Arrange every line of the material below as a Markdown table with the columns "Row" and "Text," numbering the rows and skipping blank lines. Leave the pictures out of the table.

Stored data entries
|---|
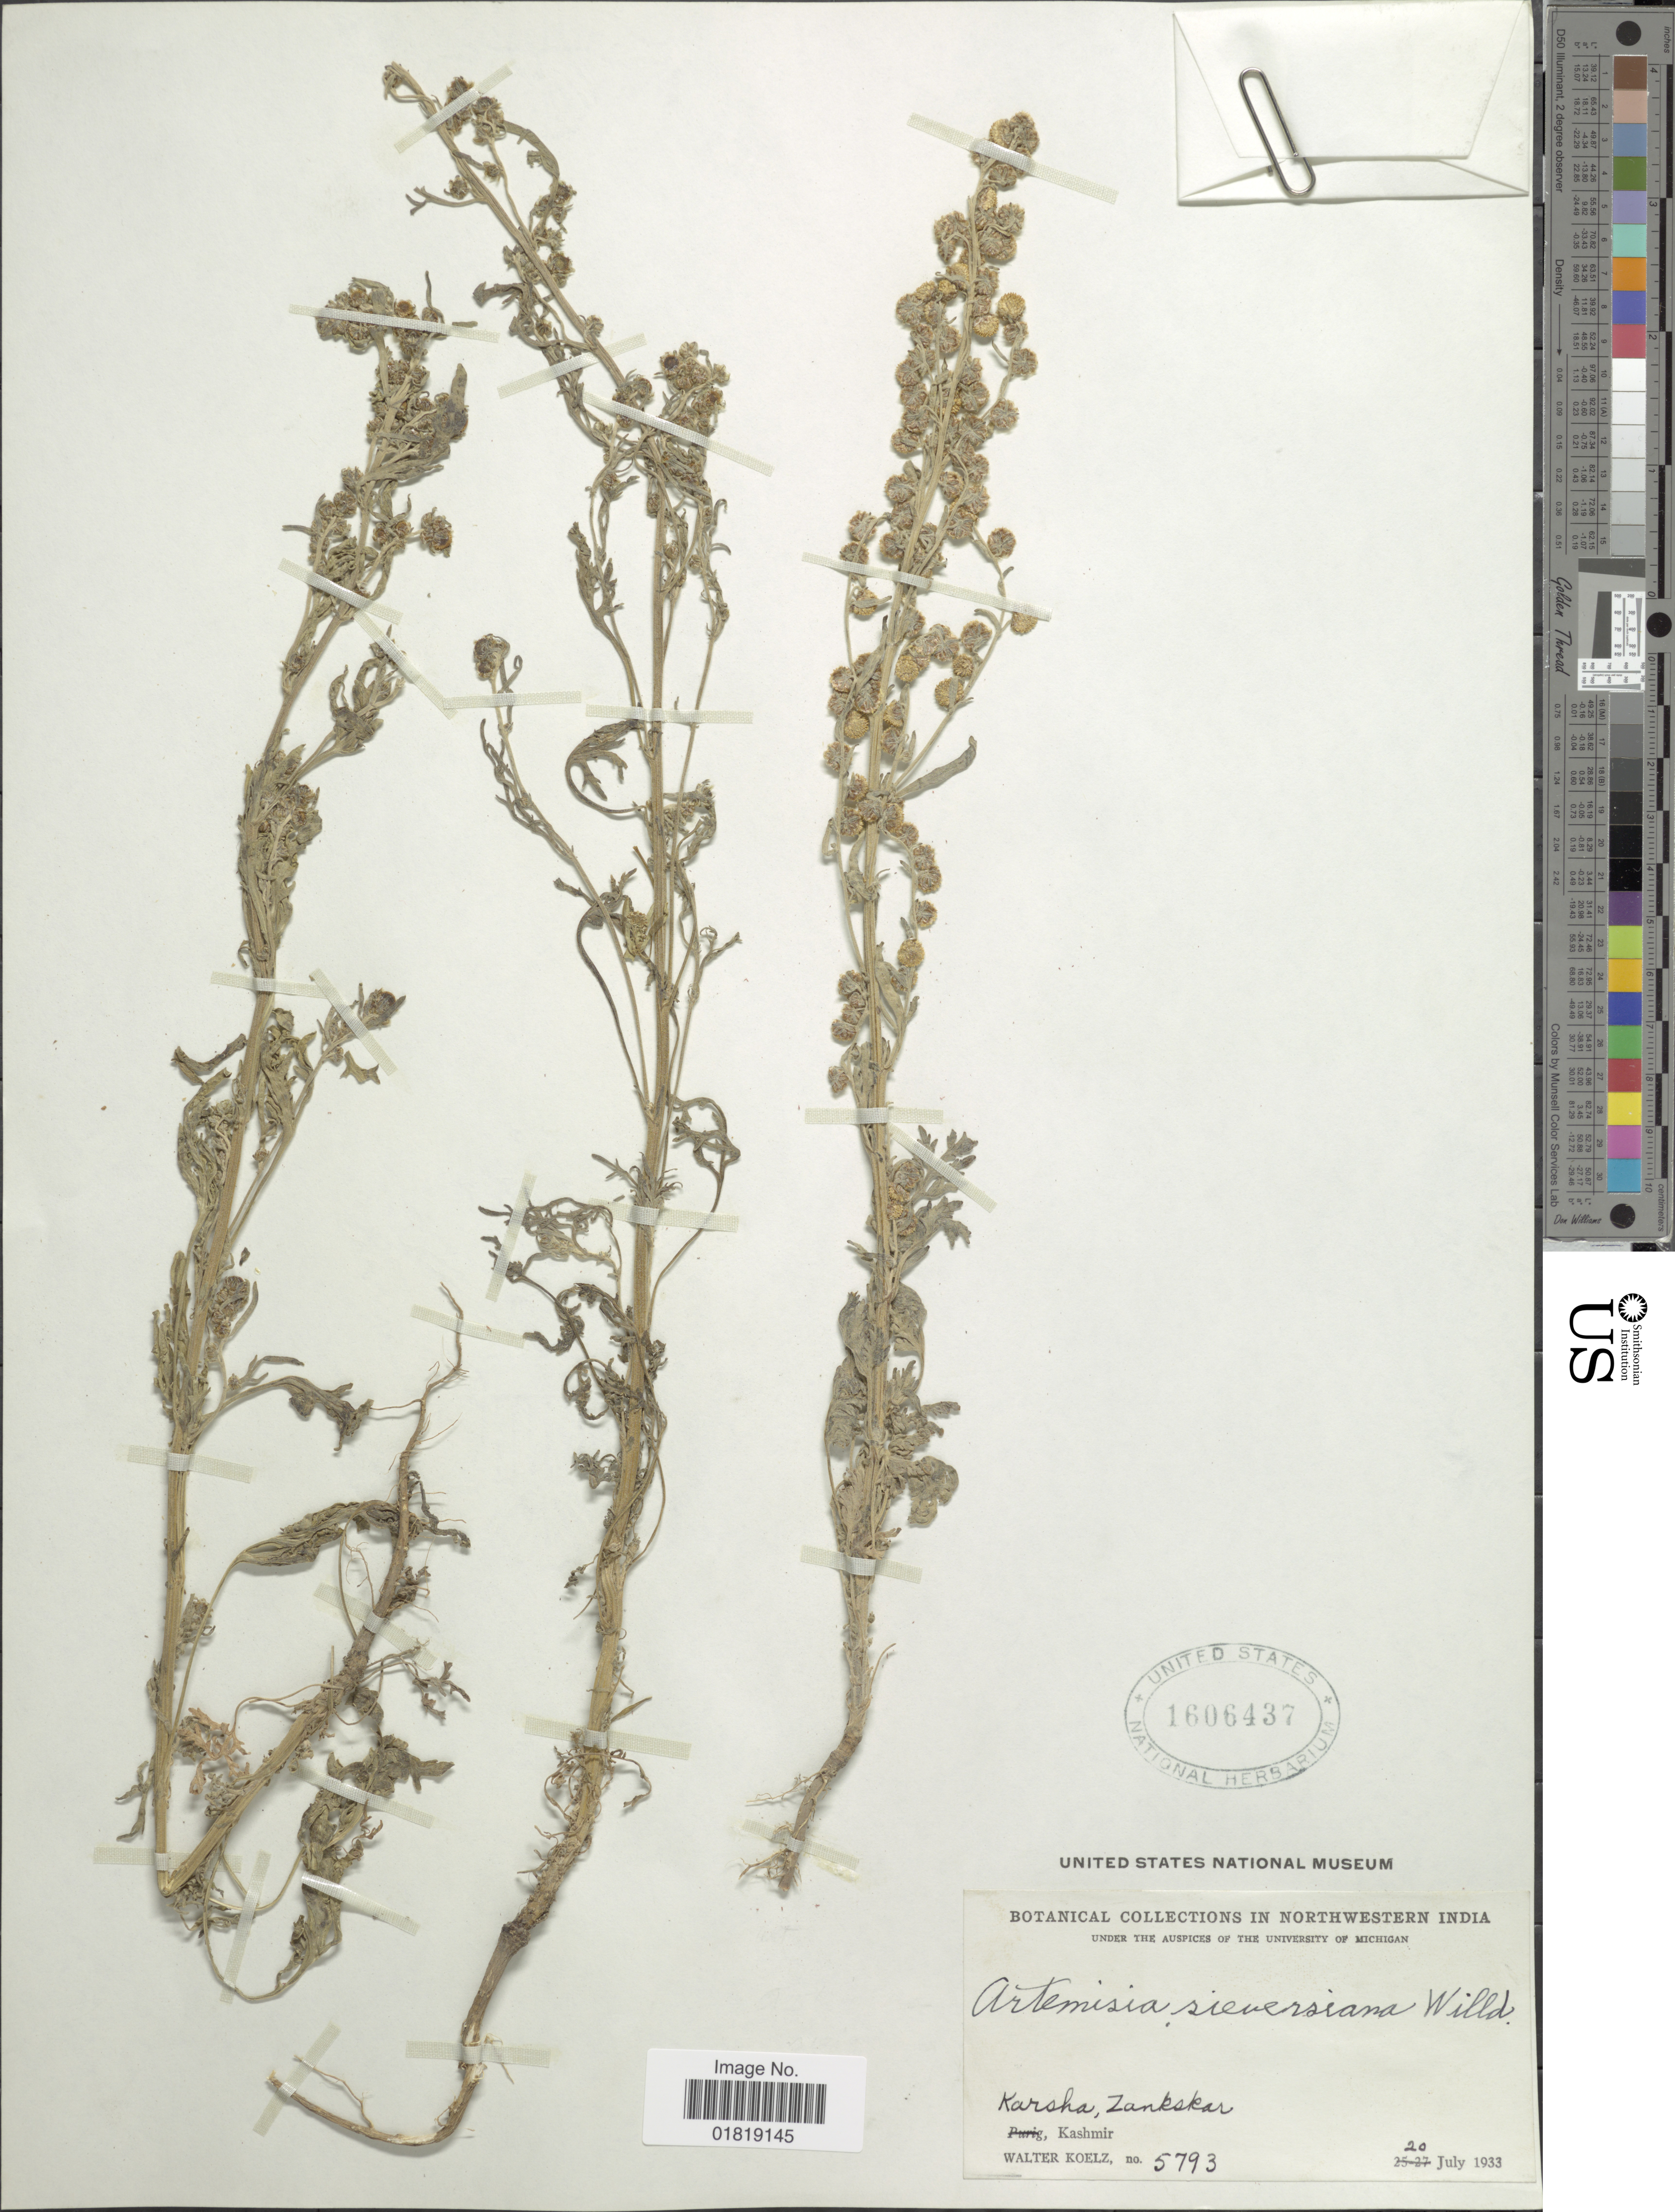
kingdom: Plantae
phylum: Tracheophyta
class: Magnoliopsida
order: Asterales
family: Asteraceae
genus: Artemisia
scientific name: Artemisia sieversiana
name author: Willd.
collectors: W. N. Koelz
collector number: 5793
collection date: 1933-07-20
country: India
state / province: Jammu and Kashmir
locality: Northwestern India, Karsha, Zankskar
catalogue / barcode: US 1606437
|---|
## The output
| Row | Text |
|---|---|
| 1 | kingdom: Plantae |
| 2 | phylum: Tracheophyta |
| 3 | class: Magnoliopsida |
| 4 | order: Asterales |
| 5 | family: Asteraceae |
| 6 | genus: Artemisia |
| 7 | scientific name: Artemisia sieversiana |
| 8 | name author: Willd. |
| 9 | collectors: W. N. Koelz |
| 10 | collector number: 5793 |
| 11 | collection date: 1933-07-20 |
| 12 | country: India |
| 13 | state / province: Jammu and Kashmir |
| 14 | locality: Northwestern India, Karsha, Zankskar |
| 15 | catalogue / barcode: US 1606437 |